コア部品の多くを内製しているため個別のニーズにも対応しやすく、特殊仕様の案件が多い。溝田事業部長は「顧客の課題解決型提案を基本に、顧客とともに開発に取り組む体制が強み」と話す。
「事業部として市場の変化にスピードを持って対応し、新しい事業や製品の開発に取り組むため、人員体制を強化したい」と溝田事業部長は力を込める。そのためにも、人材採用と育成は重要なテーマだ。

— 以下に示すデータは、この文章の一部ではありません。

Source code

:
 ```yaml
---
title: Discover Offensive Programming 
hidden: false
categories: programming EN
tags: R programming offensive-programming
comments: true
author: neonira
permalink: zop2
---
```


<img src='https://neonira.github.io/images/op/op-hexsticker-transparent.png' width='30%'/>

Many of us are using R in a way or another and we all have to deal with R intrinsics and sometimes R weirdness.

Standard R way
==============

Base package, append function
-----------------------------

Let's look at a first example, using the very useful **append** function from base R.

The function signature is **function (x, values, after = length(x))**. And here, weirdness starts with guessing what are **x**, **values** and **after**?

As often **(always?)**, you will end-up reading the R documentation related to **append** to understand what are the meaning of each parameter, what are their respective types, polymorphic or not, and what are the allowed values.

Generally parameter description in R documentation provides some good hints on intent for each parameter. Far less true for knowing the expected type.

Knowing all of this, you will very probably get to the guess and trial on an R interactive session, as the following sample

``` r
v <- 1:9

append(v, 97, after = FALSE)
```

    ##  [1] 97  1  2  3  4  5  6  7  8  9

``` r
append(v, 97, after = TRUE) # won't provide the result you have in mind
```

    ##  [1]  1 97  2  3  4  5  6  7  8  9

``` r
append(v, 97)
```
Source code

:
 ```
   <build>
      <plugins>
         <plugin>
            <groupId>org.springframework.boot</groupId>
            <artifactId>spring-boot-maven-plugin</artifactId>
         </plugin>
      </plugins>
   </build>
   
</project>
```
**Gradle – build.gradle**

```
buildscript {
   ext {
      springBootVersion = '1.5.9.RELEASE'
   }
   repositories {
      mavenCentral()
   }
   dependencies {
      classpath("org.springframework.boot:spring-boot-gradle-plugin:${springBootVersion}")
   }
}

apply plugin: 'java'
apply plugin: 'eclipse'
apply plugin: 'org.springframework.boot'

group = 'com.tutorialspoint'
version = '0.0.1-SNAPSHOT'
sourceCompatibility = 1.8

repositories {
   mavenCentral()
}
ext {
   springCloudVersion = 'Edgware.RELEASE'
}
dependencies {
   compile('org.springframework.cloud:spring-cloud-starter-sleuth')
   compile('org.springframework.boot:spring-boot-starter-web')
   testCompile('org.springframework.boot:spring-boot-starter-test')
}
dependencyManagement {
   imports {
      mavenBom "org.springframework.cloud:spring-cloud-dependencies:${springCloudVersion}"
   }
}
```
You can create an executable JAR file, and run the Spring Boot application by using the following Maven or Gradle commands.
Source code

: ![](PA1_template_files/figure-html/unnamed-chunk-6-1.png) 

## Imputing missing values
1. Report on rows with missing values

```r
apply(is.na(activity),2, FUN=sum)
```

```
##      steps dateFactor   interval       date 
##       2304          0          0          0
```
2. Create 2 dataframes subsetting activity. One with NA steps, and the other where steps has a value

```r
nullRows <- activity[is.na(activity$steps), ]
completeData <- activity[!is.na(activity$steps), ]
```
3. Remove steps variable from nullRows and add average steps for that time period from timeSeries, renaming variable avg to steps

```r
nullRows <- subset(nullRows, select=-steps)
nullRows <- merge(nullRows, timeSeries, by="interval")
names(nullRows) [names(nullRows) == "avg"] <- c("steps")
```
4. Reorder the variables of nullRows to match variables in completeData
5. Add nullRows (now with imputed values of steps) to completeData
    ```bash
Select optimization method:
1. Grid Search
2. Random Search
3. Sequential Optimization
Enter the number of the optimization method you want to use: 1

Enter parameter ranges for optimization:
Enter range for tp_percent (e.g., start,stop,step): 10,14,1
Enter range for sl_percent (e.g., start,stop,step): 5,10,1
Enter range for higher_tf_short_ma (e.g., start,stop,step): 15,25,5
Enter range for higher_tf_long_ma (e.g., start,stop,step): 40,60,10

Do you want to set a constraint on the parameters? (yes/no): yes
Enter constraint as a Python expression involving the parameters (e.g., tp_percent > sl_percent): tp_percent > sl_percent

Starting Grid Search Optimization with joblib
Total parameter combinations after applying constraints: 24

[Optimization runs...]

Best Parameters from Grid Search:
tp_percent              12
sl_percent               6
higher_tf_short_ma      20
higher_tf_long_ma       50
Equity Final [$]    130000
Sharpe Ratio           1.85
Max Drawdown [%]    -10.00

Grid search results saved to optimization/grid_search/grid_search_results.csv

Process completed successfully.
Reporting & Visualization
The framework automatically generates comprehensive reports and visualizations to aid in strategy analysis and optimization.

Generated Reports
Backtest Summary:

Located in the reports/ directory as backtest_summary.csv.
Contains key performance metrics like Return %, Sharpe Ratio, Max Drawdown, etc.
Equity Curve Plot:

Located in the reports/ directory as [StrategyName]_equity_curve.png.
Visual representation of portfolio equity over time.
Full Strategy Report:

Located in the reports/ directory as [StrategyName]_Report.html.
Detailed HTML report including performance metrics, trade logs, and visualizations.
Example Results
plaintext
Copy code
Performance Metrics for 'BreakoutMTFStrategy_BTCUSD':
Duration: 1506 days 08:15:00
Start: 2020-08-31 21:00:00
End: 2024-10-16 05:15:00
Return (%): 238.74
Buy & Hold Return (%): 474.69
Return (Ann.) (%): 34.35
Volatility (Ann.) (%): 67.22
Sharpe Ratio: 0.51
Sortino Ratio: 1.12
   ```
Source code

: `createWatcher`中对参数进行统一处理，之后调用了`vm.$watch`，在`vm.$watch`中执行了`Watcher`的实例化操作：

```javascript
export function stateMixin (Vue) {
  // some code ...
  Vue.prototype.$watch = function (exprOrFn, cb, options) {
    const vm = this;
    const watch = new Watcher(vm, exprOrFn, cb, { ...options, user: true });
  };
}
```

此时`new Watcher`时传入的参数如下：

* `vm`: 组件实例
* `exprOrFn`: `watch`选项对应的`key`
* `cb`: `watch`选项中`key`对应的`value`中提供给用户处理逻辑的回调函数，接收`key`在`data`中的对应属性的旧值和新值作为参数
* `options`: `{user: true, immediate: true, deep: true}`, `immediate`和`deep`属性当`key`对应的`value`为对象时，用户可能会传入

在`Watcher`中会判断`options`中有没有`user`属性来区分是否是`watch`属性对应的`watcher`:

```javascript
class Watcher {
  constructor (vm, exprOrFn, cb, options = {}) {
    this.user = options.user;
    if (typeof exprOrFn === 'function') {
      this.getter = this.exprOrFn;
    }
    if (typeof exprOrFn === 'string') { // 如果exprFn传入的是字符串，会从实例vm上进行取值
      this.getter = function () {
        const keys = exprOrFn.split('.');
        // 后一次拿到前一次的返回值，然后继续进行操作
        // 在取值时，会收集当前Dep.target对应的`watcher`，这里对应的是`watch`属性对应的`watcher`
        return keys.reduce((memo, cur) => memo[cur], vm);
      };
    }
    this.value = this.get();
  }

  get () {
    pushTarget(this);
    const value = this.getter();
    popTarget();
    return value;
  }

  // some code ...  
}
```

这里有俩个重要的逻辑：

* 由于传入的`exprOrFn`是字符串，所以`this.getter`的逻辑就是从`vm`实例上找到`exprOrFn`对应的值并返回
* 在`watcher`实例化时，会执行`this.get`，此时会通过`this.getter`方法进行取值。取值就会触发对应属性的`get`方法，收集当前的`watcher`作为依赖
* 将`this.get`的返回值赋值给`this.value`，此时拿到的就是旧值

鍵となるのは技術者。製品の開発だけでなく、現場での施工などいろいろな領域の技術者が必要で、技術者の人数は市場への供給能力を左右する。中でも自動倉庫や搬送装置の施工には特有のノウハウがあり、一朝一夕では身に付かないので人員増強に力を入れる。
「それぞれの部門で中核となる技術者が育ちつつあるが、採用活動には継続的に力を入れる」と話す。面接は新型コロナウイルス禍でリモート面談となるが、中途採用を積極的に行い、来年度の新卒採用に向けた活動も継続する。課題は、いかに地元の学生を呼び込むかだ。「専門的な領域で深い知識と探求心を持った学生を採用したい」と語る。
海外比率3割を目指す
コロナ禍を受けて課題となっているのが、遠隔での立ち上げやトラブル対応だ。「商談は画面越しでできても、立ち上げの全てを遠隔ではできない。現場ごとに細かく仕様が異なるので、最終的には施工側と顧客企業の責任者同士が現場ですり合わせる場面がどうしても出てくる。どこまで遠隔でできるかが重要で、今は試行錯誤しながら見極めている段階だ」と語る。
現時点ではマテハン事業の売上は国内向けが中心で、海外向けは1割未満。「将来的に3割程度まで引き上げたい。そのためにも、できるところまで遠隔で立ち上げられる技術を確立する」と溝田事業部長は力を込める。